Configure boto3 client for comprehend

In [None]:
import boto3
import pprint
client = boto3.client('comprehend')


#### Test the Comprehend  api which accepts a single doc

In [None]:
text="This is an amazing place"
language_code ='en' # Language code for English

In [None]:
response = client.detect_sentiment(Text=text, LanguageCode=language_code)
sentiment = response["Sentiment"]
confidence_score = response["SentimentScore"][sentiment.title()]

print( "The sentiment for \" {} \" is: {}, with score {}".format(text, sentiment, confidence_score))

#### Now let's  test the Comprehend batch api

In [None]:
list_of_doc =[
     "simplistic , silly and tedious" 
, "it's so laddish and juvenile , only teenage boys could possibly find it funny ."
, "exploitative and largely devoid of the depth or sophistication that would make watching such a graphic treatment of the crimes bearable ."
, "perhaps no picture ever made has more literally showed that the road to hell is paved with good intentions ."
, "steers turns in a snappy screenplay that curls at the edges ; it's so clever you want to hate it . but he somehow pulls it off ."
 ]

In [None]:
response = client.batch_detect_sentiment(TextList=list_of_doc, LanguageCode=language_code)
pp = pprint.PrettyPrinter(indent=4)
pp.pprint(response)


#### Lets test the Comprehend Async Api

1. Create a bucket in this account you have access to
2. Create an IAM Service Role for Comprehend to have read and write access to your bucket.

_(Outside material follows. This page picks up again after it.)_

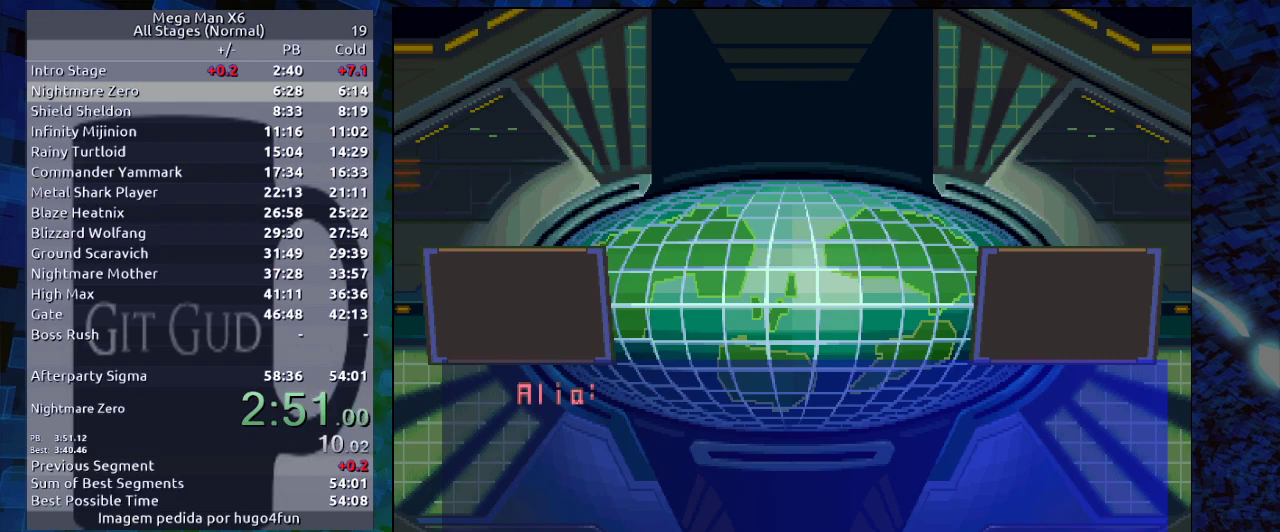
{"buttons": [], "events": [[33, "B", "down"], [33, "Y", "up"], [67, "B", "up"], [67, "Y", "down"], [133, "B", "down"], [133, "Y", "up"], [183, "B", "up"]]}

The quickest way to make this happen is go to the comprehend console -> Try comprehend -> Analysis-> Create analysis job. Submit a dummy job and copy paste the role ARN it created in here

In [None]:
bucket_name="aegovansagemaker"
role='arn:aws:iam::<AccountId>:role/service-role/<RoleName?'

Download public movies dataset

In [None]:
! wget http://www.cs.cornell.edu/people/pabo/movie-review-data/rt-polaritydata.tar.gz
! tar -xf "rt-polaritydata.tar.gz" 
! ls rt-polaritydata

Copy data to s3

In [None]:
local_file='rt-polaritydata/rt-polarity.pos'
local_file_converted='rt-polaritydata/rt-polarity.pos.utf8.txt'
s3_input_dir = 'rt-polaritydata'
s3_input_key = '{}/{}'.format(s3_input_dir, 'rt-polarity.pos.utf8.txt')
s3_output_key = 's3://{}'.format(bucket_name) 

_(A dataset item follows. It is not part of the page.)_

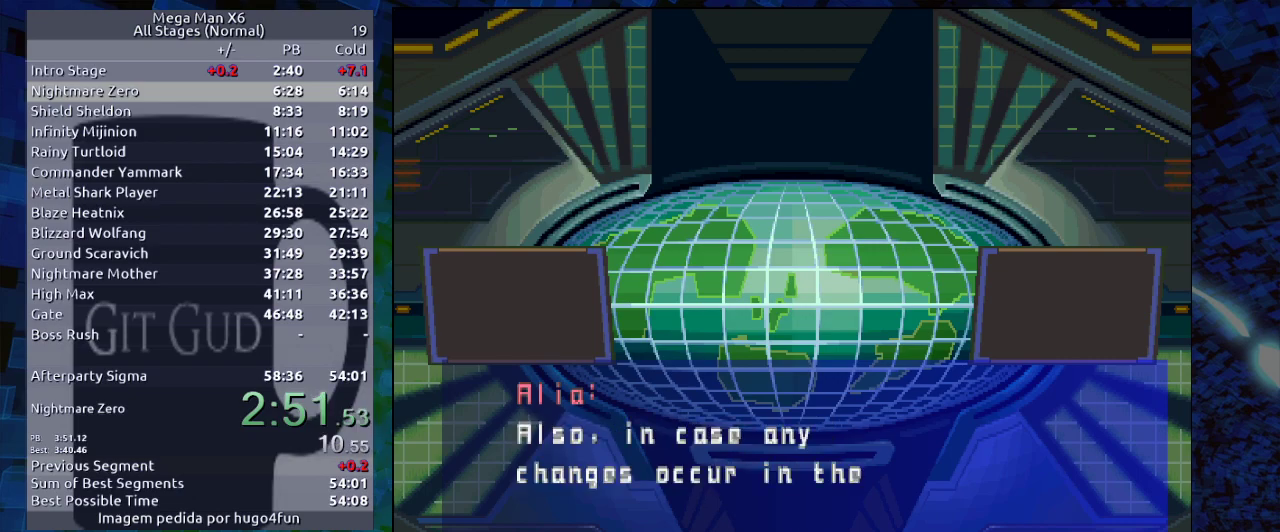
{"buttons": [], "events": [[17, "B", "down"], [67, "B", "up"], [67, "Y", "down"], [117, "B", "down"], [117, "Y", "up"], [150, "B", "up"], [150, "Y", "down"], [250, "B", "down"], [250, "Y", "up"], [267, "B", "up"], [267, "Y", "down"], [367, "B", "down"], [367, "Y", "up"], [383, "B", "up"]]}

Comprehend API only accepts UTF-8 formatted documents .., so convert the file which uses latin encoding to utf-8

In [None]:
def convert_to_utf8(sourcefile, destinationfile, source_encoding):
    with open(local_file, 'r', encoding=source_encoding) as input:
         with open(local_file_converted, 'w', encoding="utf-8") as out:
            for line in input:
                out.write(line[:-1]+'\n')
        


Upload the converted file to s3

In [None]:

s3 = boto3.resource('s3')
convert_to_utf8(local_file, local_file, 'latin')
with open(local_file_converted, 'rb') as data:
    s3.Bucket(bucket_name).put_object(Key=s3_input_key, Body=data)

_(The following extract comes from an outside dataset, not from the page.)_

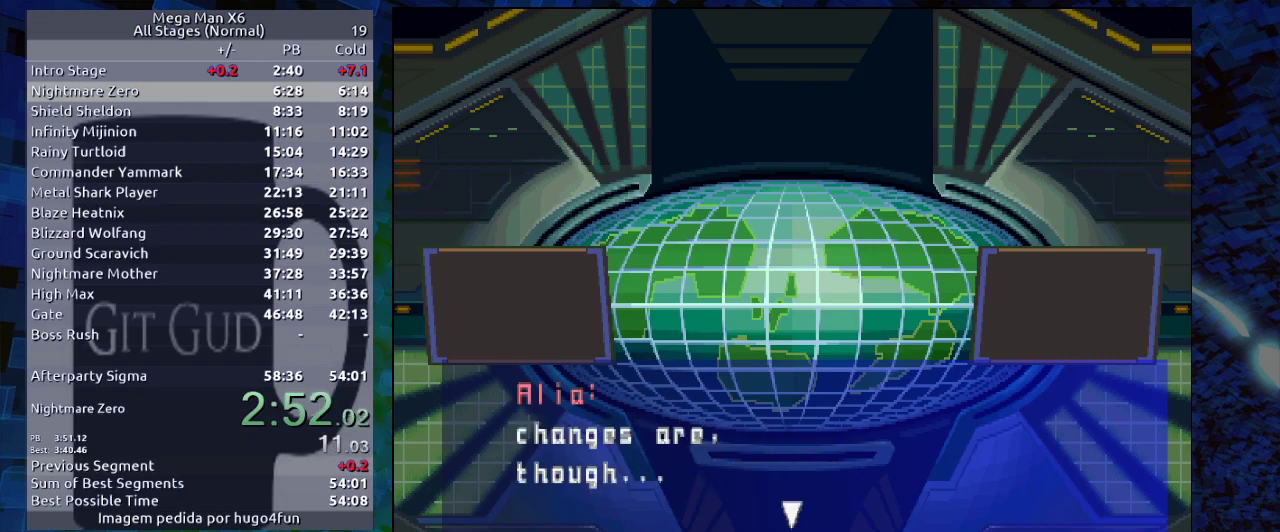
{"buttons": ["B"], "events": [[117, "B", "down"], [167, "B", "up"], [233, "B", "down"], [283, "B", "up"], [283, "Y", "down"], [350, "B", "down"], [350, "Y", "up"], [417, "B", "up"], [417, "Y", "down"], [483, "B", "down"], [483, "Y", "up"]]}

Submit a comprehend sentiment analysis job

In [None]:
from time import gmtime, strftime
import uuid
job_name = 'start_sentiment_detection_job' + strftime("%Y-%m-%d-%H-%M-%S", gmtime())
request_id = str(uuid.uuid4())


response = client.start_sentiment_detection_job(
    InputDataConfig={
        'S3Uri': 's3://{}/{}'.format(bucket_name, s3_input_dir),
        'InputFormat': 'ONE_DOC_PER_LINE'
    },
    OutputDataConfig={
        'S3Uri': s3_output_key,
    },
    DataAccessRoleArn=role,
    JobName=job_name,
    LanguageCode='en',
    ClientRequestToken=request_id
)
pp = pprint.PrettyPrinter(indent=4)
pp.pprint(response)

Check that the status of the job until it is complete or failed. This will take atleast 10 minutes to complete..

In [None]:
%%timeit -n1 -r1

import time
is_complete = False
pp = pprint.PrettyPrinter(indent=4)
while not is_complete:
    response_describe = client.describe_sentiment_detection_job(JobId=response['JobId'])
    job_status = response_describe['SentimentDetectionJobProperties']['JobStatus']
    if  job_status in  ['SUBMITTED', 'IN_PROGRESS']:
        ## Comprehend is still working through.. sleep and try again
        print("{} job is in status {}...".format(strftime("%Y-%m-%d-%H-%M-%S", gmtime()), job_status))
        time.sleep(10)     
        continue
    else:
        is_complete = True
        

print (" The job completed with code {}".format(job_status))
pp.pprint(response_describe)